▸ **Short problem**: Reproduce, word for word, the part of the records that begins with the line containing "scientific name: Chloris chloris" and continues through the end of the records, including that first line and the last line.

▸ **Listed records**:
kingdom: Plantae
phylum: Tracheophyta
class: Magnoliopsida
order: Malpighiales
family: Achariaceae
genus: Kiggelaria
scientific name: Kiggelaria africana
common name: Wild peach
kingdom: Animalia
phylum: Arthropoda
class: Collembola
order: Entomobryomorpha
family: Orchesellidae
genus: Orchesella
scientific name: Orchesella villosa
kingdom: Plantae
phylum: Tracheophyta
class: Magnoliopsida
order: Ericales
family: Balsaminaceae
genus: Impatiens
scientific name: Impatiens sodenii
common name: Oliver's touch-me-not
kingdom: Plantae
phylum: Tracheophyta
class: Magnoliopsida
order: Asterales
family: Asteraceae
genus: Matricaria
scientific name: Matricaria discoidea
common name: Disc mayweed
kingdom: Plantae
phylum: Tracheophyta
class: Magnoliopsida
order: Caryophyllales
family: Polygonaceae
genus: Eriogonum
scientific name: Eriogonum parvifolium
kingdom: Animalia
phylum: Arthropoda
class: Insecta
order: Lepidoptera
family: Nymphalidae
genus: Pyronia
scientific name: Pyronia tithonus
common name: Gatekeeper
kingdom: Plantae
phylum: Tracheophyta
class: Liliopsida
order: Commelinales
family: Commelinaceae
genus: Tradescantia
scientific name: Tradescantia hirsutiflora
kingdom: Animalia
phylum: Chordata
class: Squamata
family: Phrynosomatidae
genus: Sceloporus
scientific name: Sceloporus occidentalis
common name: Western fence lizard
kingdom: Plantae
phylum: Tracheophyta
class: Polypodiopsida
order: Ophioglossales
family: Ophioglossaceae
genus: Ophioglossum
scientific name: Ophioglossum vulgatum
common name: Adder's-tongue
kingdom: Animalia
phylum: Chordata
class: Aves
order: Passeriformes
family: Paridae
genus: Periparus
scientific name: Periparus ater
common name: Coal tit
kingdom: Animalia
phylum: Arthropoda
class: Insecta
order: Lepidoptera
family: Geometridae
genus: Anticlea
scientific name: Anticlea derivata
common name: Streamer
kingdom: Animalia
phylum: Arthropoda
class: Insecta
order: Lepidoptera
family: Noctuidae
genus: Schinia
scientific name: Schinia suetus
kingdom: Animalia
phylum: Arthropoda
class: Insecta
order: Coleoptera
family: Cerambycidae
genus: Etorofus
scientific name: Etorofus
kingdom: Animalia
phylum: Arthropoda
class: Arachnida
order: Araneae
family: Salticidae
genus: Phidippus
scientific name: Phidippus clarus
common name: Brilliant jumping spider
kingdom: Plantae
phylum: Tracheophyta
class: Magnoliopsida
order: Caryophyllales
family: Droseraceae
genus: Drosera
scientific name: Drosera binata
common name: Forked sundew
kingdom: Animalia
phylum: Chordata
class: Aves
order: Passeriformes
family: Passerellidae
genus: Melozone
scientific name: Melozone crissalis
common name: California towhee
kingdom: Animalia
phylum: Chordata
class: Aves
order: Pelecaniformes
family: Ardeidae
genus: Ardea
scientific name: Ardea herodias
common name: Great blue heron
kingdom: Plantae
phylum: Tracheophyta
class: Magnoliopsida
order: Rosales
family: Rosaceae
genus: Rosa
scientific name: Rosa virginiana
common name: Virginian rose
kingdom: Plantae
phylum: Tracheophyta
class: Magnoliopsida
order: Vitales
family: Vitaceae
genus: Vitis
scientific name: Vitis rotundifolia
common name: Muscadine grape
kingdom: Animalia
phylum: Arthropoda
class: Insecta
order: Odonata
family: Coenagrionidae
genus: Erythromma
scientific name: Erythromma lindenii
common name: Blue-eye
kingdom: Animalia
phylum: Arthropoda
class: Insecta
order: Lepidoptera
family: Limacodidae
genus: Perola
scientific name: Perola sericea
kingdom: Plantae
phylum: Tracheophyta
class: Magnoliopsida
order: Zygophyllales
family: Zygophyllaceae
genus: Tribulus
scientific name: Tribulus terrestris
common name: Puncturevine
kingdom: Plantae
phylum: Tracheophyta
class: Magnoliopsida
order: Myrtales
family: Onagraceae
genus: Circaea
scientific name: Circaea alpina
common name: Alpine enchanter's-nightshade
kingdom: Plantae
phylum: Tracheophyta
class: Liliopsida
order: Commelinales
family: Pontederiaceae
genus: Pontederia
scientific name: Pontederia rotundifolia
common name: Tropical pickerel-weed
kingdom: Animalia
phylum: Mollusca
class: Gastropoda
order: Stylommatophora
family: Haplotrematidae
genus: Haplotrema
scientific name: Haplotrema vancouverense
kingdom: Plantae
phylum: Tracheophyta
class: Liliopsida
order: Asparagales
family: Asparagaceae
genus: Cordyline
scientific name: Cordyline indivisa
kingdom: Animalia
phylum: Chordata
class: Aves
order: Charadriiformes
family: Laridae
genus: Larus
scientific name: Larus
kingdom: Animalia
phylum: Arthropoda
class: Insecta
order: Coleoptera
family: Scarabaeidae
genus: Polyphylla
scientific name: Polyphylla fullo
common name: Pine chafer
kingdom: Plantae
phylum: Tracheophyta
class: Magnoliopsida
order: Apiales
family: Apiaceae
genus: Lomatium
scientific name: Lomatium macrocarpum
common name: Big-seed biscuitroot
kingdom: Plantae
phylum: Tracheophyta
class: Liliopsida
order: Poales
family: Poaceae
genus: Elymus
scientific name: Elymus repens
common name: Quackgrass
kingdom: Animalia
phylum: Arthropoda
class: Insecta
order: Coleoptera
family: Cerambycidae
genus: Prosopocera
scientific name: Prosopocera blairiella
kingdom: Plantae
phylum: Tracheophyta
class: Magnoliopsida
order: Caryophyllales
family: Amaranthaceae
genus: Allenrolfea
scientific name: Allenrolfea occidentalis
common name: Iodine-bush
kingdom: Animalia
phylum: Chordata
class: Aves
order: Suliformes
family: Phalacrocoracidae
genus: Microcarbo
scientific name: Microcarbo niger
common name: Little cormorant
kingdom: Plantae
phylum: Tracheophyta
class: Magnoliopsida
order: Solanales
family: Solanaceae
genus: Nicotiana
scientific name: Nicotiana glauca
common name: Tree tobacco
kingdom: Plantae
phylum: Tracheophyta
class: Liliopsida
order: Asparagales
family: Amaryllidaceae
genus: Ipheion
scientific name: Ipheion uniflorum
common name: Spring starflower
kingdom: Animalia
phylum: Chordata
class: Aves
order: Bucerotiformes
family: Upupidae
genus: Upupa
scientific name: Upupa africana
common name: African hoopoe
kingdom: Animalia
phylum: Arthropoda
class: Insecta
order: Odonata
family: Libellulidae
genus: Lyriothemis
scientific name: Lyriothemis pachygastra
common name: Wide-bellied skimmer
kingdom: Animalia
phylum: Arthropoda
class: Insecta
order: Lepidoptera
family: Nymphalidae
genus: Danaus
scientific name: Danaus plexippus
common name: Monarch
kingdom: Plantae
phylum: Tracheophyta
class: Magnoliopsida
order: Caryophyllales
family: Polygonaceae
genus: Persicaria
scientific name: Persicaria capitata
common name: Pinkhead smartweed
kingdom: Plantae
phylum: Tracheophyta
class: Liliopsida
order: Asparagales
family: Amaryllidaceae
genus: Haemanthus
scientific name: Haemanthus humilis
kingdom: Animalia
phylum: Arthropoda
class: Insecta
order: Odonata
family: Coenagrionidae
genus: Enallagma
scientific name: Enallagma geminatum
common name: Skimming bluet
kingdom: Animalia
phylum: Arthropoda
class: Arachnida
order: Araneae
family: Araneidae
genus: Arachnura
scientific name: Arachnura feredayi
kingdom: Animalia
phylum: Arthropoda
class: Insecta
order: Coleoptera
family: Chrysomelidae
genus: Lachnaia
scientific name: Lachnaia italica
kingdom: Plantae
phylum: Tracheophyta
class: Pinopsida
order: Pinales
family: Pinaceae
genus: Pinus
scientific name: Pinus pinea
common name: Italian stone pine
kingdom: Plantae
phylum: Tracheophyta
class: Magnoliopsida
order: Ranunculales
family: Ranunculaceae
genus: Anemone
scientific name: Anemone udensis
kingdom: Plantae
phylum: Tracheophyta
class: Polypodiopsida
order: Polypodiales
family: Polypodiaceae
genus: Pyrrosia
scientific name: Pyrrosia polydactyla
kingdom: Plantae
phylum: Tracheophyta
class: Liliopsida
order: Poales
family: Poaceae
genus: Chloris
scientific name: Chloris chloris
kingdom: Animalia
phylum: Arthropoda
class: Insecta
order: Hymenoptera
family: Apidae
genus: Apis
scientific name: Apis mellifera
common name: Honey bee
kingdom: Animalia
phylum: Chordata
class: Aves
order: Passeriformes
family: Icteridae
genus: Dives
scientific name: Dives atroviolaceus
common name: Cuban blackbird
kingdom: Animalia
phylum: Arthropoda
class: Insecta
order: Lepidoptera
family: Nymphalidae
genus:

▸ **Task output**:
scientific name: Chloris chloris
kingdom: Animalia
phylum: Arthropoda
class: Insecta
order: Hymenoptera
family: Apidae
genus: Apis
scientific name: Apis mellifera
common name: Honey bee
kingdom: Animalia
phylum: Chordata
class: Aves
order: Passeriformes
family: Icteridae
genus: Dives
scientific name: Dives atroviolaceus
common name: Cuban blackbird
kingdom: Animalia
phylum: Arthropoda
class: Insecta
order: Lepidoptera
family: Nymphalidae
genus:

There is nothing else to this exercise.